START Page excerpt

The child’s increased awareness of her surroundings and improved expressive communication suggested a transition into the ‘Gradual Recovery’ phase as described by Bach (2014). At this time, the focus of therapy shifted to the more traditional, goal directed model of rehabilitation, with an increase in direct therapy hours and a more formalised goal setting process (Noetzel and Dosenbach, 2017). The primary focus became re-learning cognitive and communication skills through explicit teaching and practice within a real-life context. These skills were practiced within the context through community outings, return to a supported classroom environment, and regular passes home. During this ‘Gradual Recovery’ phase A, use of the Perceive, Recall, Plan, Perform (PRPP) (Chapparo and Ranka, 2020) assessment enabled therapists to more accurately identify areas of concern regarding cognition, and develop targeted interventions. The focus of psychosocial intervention shifted to grief and adjustment counselling, facilitating the family’s adjustment to the changes in their child’s function. The greatest positive change in function across all domains of the ICF (World Health Organisation, 2007) was observed during the Gradual Recovery phase, creating the period of greatest efficiency and the point at which a traditional rehabilitation model of care was able to be reintroduced. This case reinforces the need to evaluate the timing and model of rehabilitation offered to this group of patients in future and more accurately match the psychosocial and therapeutic interventions with the defined phases of recovery.

END Page excerpt
START Records provided

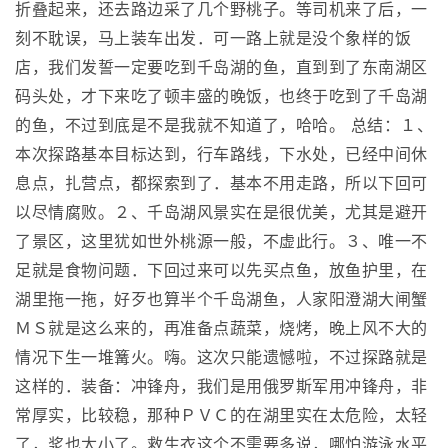
折叠起来，还去路边采了几个野桃子。等司机来了后，一
刻不耽误，马上装车出发．可一路上就是没个象样的饭
店，我们发誓一定要吃到千岛湖的鱼，直到到了东南湖区
码头处，才下来吃了顿丰盛的晚饭，也终于吃到了千岛湖
的鱼，不过到底是不是我就不知道了，哈哈。 总结：１、
本次探路基本目标达到，行车路线，下水处，已经中间休
息点，扎营点，都探索到了．基本不用走路，所以下回可
以尽情腐败。２、千岛湖风景实在是很优美，尤其是避开
了景区，这里犹如世外桃源一般，不虚此行。３、唯一不
足就是食物问题．下回过来可以先买点鱼，放鱼护里，在
湖里拖一拖，好歹也算半个千岛湖鱼，人家阳澄湖大闸蟹
ＭＳ就是这么来的，再准备点蔬菜，烧烤，晚上风不大的
情况下生一堆篝火。嗨。这次只能遗憾啦，不过探路就是
这样的．装备：冲锋舟，我们是用俄罗斯军用冲锋舟，非
常厚实，比较稳，那种ＰＶＣ的在湖里实在太危险，太轻
了，浆也太小了。救生衣这个不需要多说，哪怕游泳水平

END Records provided

[Exercise set]
a) In the rehabilitation case text, translate this sentence into Spanish: "The primary focus became re-learning cognitive and communication skills through explicit teaching and practice within a real-life context."
b) Pick up the rehabilitation case text after its final sentence and write the paragraph that would come next.

[List of answers]
a) El enfoque principal pasó a ser el reaprendizaje de habilidades cognitivas y de comunicación mediante la enseñanza explícita y la práctica en un contexto de la vida real.

b)
This single case study highlights the value of collaborative interdisciplinary teamwork. Consideration of multiple factors including length of admission, workload demands on therapist and changes on functional assessment (WeeFIM II) (Uniform Data System for Medical Rehabilitation., 2006) across the disease phases, suggests a need to consider alternative and more flexible models of early service delivery for this population. Implementing a transdisciplinary model of care with the key discipline worker principle (King et al., 2009) to support the child and family for the early phases of this disease may provide an improved balance between high value healthcare and efficient and cost-effective use of allied health time. The model of care may then shift from a more highly supportive model of care to a more traditional rehabilitation approach based upon targeted goal setting during a ’Gradual Recovery’ phase.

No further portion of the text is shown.